INTRODUCTION OF VETERANS AMERICAN DREAM HOMEOWNERSHIP ASSISTANCE ACT OF 
                                  2001

                                 ______
                                 

                         HON. GERALD D. KLECZKA

                              of wisconsin

                    in the house of representatives

                        Thursday, March 8, 2001

  Mr. KLECZKA. Mr. Speaker, thousands of former servicemen and 
servicewomen in five states are currently prohibited from receiving 
state-financed home mortgages. That is why Congressman Herger and I, 
along with seven of our colleagues, are introducing the Veterans 
American Dream Homeownership Assistance Act. This legislation is 
similar to bills we introduced in the 104th, 105th, and 106th 
Congresses.
  In order to help veterans own a home, Congress created a program 
where states could issue tax-exempt bonds in order to raise funds to 
finance mortgages for owner-occupied residences. Five states--
Wisconsin, Alaska, Oregon, California, and Texas--implemented such a 
program for their veterans. Under a little-known provision in the 1984 
tax bill, Congress limited the veterans eligible for this program to 
those who began military service before 1977.
  As a result of the 1984 tax bill, veterans who entered military 
service after January 1, 1977 are prohibited from receiving a state-
financed veterans mortgage. This means veterans who served honorably in 
Panama, Grenada, or the Gulf War cannot get veterans home mortgages 
from their state government. Are those who began serving our country 
after January 1, 1977 any less deserving than those who served before?
  This arbitrary cutoff was created to raise additional revenue in the 
1984 tax bill by limiting the issuance of tax-exempt bonds.

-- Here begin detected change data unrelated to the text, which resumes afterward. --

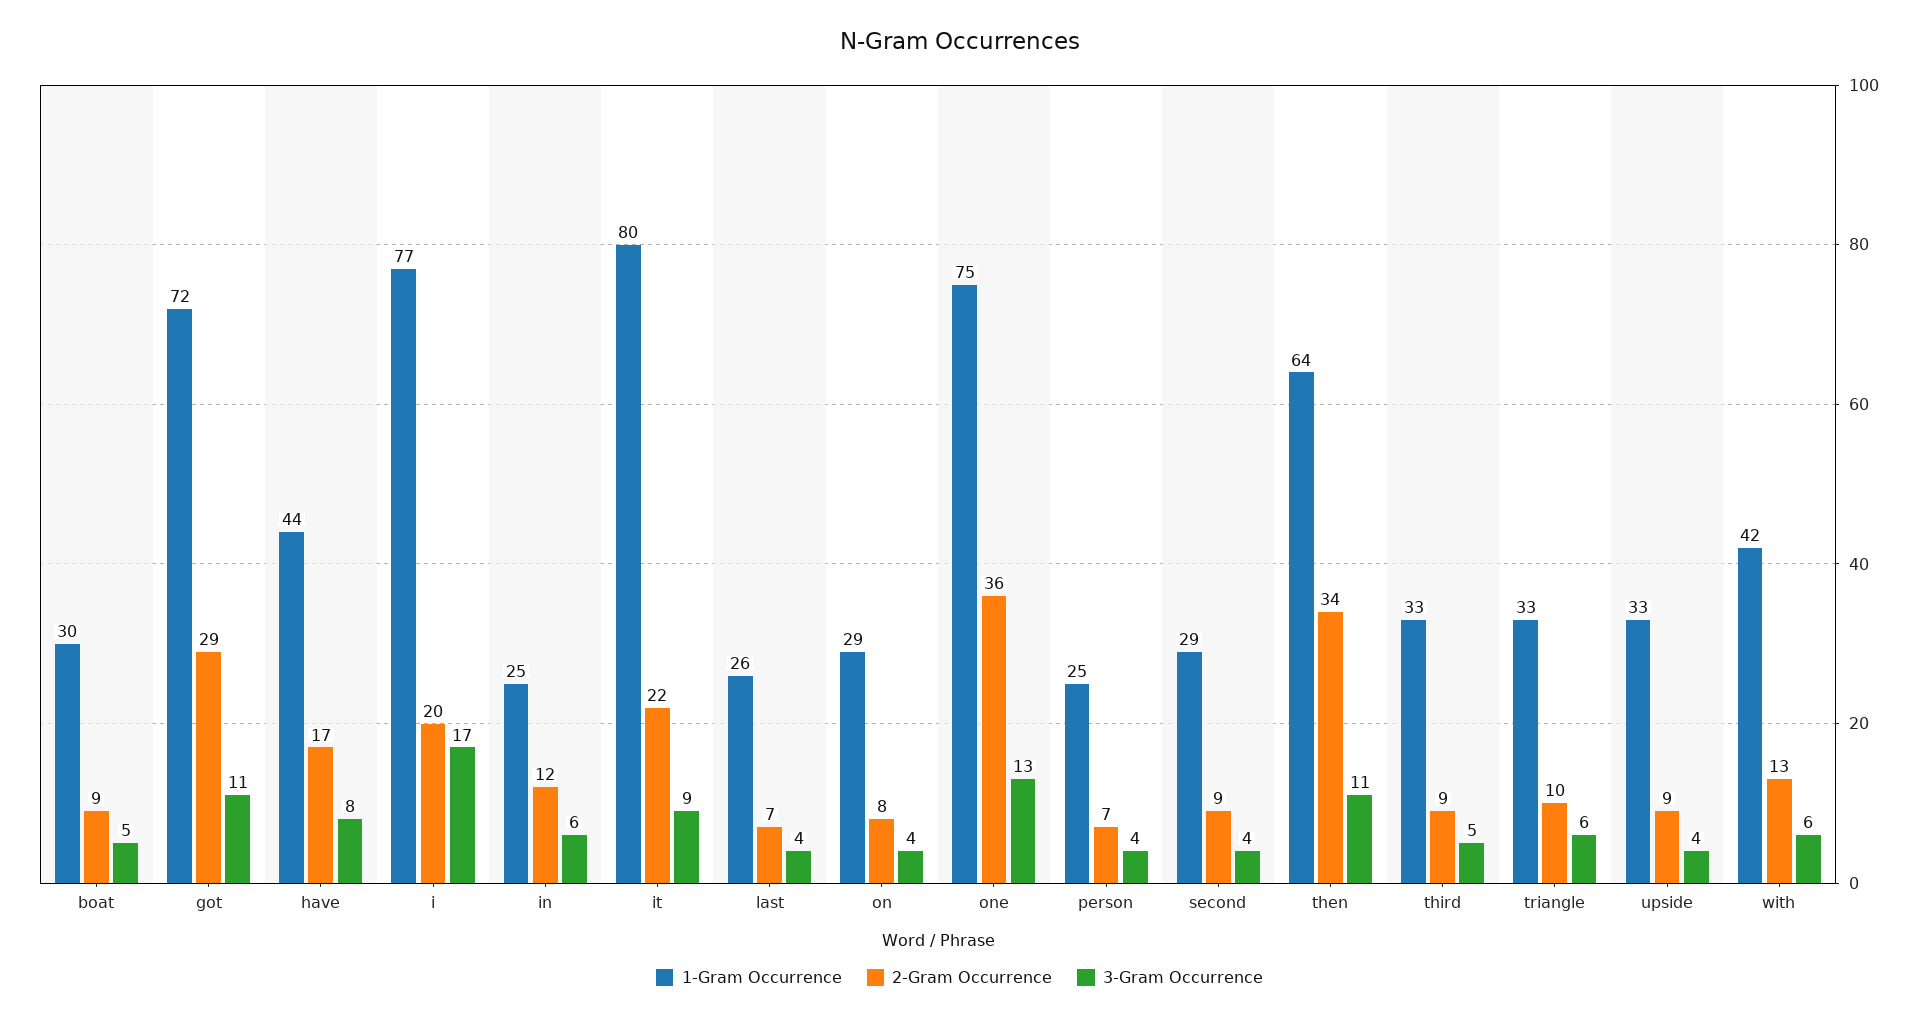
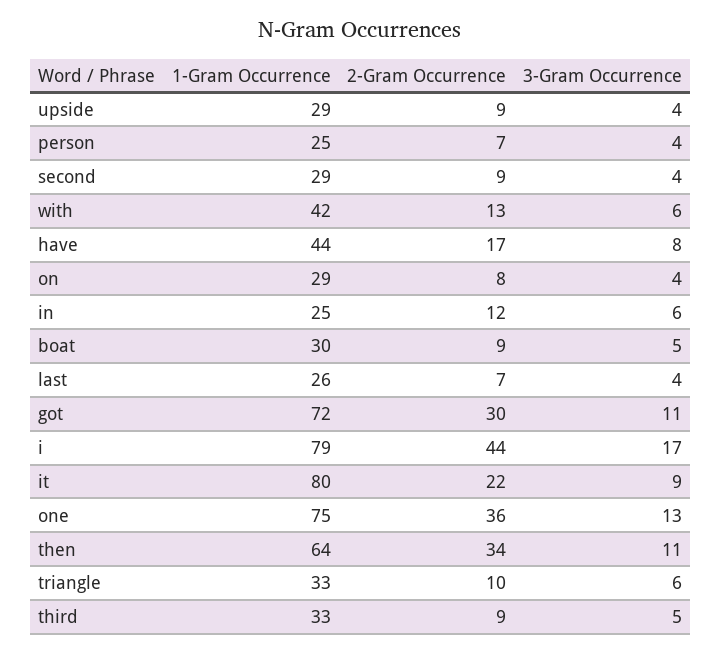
  {
    "1-Gram Occurrence": {
      "boat": 30,
      "got": 72,
      "have": 44,
-     "i": 77,
+     "i": 79,
      "in": 25,
      "it": 80,
      "last": 26,
      "on": 29,
      "one": 75,
      "person": 25,
      "second": 29,
      "then": 64,
      "third": 33,
      "triangle": 33,
-     "upside": 33,
+     "upside": 29,
      "with": 42
    },
    "2-Gram Occurrence": {
      "boat": 9,
-     "got": 29,
+     "got": 30,
      "have": 17,
-     "i": 20,
+     "i": 44,
      "in": 12,
      "it": 22,
      "last": 7,
      "on": 8,
      "one": 36,
      "person": 7,
      "second": 9,
      "then": 34,
      "third": 9,
      "triangle": 10,
      "upside": 9,
      "with": 13
    },
    "3-Gram Occurrence": {
      "boat": 5,
      "got": 11,
      "have": 8,
      "i": 17,
      "in": 6,
      "it": 9,
      "last": 4,
      "on": 4,
      "one": 13,
      "person": 4,
      "second": 4,
      "then": 11,
      "third": 5,
      "triangle": 6,
      "upside": 4,
      "with": 6
    }
  }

When this 
provision was enacted, post-1976 veterans were a small percentage of 
all veterans, without much voice to protest this discriminatory change. 
But, nineteen years later, there are thousands of veterans who have 
served our nation honorably.
  Mr. Speaker, as time goes by, this legislation takes on increasing 
importance. The State of Wisconsin Department of Veterans Affairs has 
informed me that if the cap on veterans bonds is not lifted this year, 
the State will be forced to disband the program because too few 
veterans are eligible for the program.
  This legislation would simply eliminate the cutoff that exists under 
current law. Under our proposal, former servicemen and servicewomen in 
the five states who served our country beginning before or after 
January 1, 1977 will be eligible to qualify for a state-financed home 
mortgage. This legislation does not increase federal discretionary 
spending by 1 cent. It simply allows the five states that

[[Page E318]]

have a mortgage finance program for their veterans to provide mortgages 
to all veterans regardless of when they served in the military.
  There is no justification to allow some veterans to qualify for a 
home mortgage while others cannot. Mr. Speaker, I urge the House to 
help those veterans who have served after January 1, 1977 to own a home 
and pass this important legislation into law.